Preheat oven to 350° (325° for dark pans)
Use a baking spray to prepare 2-13X9 baking pans then place parchment on the bottom of each pan and give the parchment a light spray to ensure the cakes will release easily after being baked.
In a large mixer bowl beat sugar and eggs.
Mix in flour, baking powder, milk, butter, oil, and vanilla.
Mix until smooth and completely blended.
Pour batter evenly into each pan and bake for 35-40 minutes or until a toothpick comes out fairly clean, do not overbake. Check the cake every minute if needed to be sure you don't overbake it.
Allow the cakes to cool until cool, about 30 minutes, then release them from the cake pans onto cooling racks until the cakes are completely cooled.
I typically bake large cakes like this a couple of days ahead of when they are needed, so I can freeze the cake to make it easier to frost and they stay moist and stay together nicely without crumbling and falling apart when sliced.
I wrap my cakes at this point with plastic wrap and put them in the freezer. I put them on cardboard to keep them flat so they hold their shape.
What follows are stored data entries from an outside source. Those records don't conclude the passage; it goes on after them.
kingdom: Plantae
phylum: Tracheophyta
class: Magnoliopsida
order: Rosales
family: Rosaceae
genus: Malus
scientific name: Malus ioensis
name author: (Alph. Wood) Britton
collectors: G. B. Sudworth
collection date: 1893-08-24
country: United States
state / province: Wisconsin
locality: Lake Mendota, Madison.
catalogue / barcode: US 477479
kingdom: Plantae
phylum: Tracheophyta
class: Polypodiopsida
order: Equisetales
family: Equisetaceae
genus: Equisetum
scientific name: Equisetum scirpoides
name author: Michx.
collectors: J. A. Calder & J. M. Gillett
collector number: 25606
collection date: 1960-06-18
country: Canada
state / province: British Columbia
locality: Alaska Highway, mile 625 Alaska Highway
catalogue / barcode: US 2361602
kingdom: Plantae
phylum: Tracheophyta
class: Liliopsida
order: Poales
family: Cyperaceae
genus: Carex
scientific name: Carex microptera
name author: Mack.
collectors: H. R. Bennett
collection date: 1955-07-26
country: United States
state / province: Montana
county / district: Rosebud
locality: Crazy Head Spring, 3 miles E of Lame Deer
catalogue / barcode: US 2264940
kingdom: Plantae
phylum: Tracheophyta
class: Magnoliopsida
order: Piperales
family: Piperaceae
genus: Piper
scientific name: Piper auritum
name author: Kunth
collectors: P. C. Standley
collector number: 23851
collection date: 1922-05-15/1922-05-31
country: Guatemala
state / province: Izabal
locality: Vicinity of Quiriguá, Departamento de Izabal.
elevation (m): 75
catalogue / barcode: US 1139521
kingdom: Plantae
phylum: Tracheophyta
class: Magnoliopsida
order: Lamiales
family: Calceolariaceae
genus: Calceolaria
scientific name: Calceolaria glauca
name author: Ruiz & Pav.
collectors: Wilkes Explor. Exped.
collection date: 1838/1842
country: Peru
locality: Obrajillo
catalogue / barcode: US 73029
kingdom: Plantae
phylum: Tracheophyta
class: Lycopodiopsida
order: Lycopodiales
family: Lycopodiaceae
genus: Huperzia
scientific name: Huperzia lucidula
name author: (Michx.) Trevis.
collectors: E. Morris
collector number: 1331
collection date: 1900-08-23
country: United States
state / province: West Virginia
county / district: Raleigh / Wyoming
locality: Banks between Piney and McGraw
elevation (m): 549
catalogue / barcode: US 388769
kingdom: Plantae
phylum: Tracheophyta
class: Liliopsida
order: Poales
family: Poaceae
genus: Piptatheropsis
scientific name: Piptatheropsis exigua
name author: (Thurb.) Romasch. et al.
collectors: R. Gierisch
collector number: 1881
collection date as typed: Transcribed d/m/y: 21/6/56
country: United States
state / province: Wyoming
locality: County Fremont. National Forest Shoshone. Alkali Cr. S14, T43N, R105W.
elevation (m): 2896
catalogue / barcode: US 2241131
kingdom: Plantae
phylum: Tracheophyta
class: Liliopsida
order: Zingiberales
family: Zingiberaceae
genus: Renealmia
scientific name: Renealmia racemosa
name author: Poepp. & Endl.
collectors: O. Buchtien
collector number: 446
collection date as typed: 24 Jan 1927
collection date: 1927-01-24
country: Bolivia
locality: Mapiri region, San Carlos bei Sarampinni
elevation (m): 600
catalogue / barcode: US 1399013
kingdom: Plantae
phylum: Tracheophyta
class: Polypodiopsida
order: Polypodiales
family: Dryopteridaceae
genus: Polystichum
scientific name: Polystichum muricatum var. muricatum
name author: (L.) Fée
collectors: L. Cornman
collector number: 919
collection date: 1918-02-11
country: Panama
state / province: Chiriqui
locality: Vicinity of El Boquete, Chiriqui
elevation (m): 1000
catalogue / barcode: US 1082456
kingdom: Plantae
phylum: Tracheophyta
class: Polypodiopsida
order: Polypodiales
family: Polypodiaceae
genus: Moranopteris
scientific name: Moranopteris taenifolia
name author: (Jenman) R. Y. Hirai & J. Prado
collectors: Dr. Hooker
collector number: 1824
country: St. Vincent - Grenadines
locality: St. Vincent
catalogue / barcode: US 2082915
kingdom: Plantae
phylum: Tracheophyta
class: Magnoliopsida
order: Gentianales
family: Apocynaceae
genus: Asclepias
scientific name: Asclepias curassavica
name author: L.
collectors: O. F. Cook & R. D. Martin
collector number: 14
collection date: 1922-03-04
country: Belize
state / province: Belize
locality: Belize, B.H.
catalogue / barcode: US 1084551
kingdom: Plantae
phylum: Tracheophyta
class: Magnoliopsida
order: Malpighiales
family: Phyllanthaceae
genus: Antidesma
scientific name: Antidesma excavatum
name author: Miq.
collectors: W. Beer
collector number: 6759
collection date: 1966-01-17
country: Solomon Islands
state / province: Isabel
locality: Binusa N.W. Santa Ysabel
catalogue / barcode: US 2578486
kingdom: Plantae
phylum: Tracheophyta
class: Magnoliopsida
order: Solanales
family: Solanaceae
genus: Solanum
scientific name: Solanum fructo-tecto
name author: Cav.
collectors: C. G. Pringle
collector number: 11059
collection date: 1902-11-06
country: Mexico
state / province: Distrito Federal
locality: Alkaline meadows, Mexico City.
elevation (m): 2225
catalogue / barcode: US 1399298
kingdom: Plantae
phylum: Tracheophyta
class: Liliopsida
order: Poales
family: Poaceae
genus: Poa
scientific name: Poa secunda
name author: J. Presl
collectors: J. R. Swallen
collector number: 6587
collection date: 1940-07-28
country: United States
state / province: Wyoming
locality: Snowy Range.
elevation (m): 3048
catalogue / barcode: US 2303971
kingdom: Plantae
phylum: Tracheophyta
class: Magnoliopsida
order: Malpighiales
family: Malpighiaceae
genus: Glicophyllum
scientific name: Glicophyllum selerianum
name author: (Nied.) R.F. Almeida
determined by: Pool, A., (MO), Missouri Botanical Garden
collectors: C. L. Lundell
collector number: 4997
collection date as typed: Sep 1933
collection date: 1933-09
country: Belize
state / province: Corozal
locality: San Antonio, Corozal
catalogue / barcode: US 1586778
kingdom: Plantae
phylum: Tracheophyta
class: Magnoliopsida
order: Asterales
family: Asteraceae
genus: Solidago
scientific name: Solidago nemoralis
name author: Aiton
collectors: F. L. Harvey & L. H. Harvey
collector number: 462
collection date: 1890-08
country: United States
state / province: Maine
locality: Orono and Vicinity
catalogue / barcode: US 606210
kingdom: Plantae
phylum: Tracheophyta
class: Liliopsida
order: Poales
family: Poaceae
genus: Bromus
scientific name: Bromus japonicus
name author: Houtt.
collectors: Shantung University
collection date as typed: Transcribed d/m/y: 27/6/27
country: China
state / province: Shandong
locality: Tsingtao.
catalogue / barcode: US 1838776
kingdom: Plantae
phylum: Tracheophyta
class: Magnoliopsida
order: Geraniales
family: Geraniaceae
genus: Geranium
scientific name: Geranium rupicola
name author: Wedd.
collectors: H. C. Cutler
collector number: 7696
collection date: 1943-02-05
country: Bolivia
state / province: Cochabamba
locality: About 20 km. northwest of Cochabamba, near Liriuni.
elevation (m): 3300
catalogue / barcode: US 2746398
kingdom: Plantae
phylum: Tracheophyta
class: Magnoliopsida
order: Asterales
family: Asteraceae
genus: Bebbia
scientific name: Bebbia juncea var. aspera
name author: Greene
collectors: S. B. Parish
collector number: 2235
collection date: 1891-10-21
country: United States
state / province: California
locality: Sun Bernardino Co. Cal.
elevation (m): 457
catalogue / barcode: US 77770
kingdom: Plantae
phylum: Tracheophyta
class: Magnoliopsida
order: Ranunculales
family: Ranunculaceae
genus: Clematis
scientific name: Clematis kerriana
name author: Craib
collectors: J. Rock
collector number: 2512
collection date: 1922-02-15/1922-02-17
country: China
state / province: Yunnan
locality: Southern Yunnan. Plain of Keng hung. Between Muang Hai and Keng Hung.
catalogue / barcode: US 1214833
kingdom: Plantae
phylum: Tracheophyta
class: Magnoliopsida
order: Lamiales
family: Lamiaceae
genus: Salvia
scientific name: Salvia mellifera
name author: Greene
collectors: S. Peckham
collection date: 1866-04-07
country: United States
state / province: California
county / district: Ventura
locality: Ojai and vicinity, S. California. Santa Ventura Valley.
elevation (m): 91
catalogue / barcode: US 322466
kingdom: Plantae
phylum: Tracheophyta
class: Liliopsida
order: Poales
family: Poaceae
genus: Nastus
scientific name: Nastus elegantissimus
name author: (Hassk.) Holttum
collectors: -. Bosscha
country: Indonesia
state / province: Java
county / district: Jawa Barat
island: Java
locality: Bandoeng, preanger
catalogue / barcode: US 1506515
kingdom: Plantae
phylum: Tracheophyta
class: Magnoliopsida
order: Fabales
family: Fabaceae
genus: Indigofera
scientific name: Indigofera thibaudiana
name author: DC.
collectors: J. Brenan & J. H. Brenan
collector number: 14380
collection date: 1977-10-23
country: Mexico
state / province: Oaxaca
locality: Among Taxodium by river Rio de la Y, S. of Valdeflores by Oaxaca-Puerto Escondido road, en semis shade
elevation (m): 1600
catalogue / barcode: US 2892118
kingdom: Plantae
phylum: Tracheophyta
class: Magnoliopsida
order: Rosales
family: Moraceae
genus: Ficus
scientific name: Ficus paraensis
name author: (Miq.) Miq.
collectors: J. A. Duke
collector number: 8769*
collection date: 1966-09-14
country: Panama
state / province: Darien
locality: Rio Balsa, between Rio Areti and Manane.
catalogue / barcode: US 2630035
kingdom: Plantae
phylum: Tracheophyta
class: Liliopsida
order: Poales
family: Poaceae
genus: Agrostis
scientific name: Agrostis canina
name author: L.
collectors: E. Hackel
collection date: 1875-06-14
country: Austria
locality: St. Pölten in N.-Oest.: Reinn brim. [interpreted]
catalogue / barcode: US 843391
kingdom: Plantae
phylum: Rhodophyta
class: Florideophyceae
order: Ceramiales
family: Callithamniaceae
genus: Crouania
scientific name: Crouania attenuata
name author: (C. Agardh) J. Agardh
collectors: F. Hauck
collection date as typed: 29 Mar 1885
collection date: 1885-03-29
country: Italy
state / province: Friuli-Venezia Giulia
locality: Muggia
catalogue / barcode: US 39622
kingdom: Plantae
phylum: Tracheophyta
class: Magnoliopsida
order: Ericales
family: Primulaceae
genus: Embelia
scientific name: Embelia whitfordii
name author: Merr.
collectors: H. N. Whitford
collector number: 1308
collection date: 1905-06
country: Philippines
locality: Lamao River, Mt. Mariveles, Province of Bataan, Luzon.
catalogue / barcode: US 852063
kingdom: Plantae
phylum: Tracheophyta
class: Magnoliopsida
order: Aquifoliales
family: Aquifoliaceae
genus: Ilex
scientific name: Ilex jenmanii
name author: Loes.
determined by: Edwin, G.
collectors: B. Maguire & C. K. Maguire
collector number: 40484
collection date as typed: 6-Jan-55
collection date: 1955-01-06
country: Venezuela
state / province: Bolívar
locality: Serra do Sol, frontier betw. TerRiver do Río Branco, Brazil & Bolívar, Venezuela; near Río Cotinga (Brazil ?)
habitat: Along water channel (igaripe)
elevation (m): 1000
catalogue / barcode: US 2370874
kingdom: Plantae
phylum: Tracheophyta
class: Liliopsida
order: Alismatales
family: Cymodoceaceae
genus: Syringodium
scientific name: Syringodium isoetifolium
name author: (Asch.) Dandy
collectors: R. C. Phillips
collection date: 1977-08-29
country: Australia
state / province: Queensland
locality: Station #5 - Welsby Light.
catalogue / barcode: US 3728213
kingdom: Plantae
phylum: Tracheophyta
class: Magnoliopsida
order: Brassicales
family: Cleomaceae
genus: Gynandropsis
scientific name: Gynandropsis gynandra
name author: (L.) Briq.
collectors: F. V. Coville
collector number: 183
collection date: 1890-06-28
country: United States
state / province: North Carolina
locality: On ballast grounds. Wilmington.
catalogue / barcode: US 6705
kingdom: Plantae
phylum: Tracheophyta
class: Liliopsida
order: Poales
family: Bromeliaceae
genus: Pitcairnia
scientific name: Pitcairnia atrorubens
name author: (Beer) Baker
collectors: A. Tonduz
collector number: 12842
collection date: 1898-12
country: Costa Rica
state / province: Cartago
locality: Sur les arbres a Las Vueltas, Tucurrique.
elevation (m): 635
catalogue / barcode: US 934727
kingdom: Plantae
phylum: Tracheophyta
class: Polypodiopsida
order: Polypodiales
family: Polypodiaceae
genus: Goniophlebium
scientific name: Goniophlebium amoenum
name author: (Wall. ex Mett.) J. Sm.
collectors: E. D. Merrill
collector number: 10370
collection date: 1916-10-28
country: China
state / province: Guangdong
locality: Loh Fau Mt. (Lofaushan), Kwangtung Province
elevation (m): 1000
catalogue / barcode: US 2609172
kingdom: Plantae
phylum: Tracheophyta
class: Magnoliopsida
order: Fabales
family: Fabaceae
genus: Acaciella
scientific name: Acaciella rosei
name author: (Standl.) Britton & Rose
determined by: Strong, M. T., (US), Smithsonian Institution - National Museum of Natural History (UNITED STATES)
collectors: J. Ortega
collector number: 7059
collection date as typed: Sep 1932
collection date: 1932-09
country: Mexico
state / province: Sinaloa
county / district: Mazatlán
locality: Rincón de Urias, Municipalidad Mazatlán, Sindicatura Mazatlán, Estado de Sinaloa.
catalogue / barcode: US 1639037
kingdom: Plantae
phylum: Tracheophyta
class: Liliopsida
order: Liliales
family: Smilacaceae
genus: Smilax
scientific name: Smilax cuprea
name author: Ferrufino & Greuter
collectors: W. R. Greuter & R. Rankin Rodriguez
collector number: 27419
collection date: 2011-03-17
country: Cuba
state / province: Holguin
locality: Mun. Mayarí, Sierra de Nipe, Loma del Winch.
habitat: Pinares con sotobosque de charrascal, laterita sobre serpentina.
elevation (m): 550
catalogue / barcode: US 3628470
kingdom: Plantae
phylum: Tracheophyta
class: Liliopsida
Freeze the cakes until firm (a couple of hours at minimum to a few days- if you will be freezing them for more than a few days be sure to wrap them extra well so there is no frost on the cakes when you go to take them out of the freezer).
Unwrap the cakes and allow them the cakes to be at room temperature for 20 minutes to be able to handle them and stack them with filling. They won't bend much, so level cakes are best. I don't prefer to trim my cakes so I place the tops of each cake in the center and add the filling to adjust for any unevenness.
*I prepare the filling the day ahead so it's really cold and will fill in the middle of the cakes nicely.
I like to prepare the frosting the day I'm using it.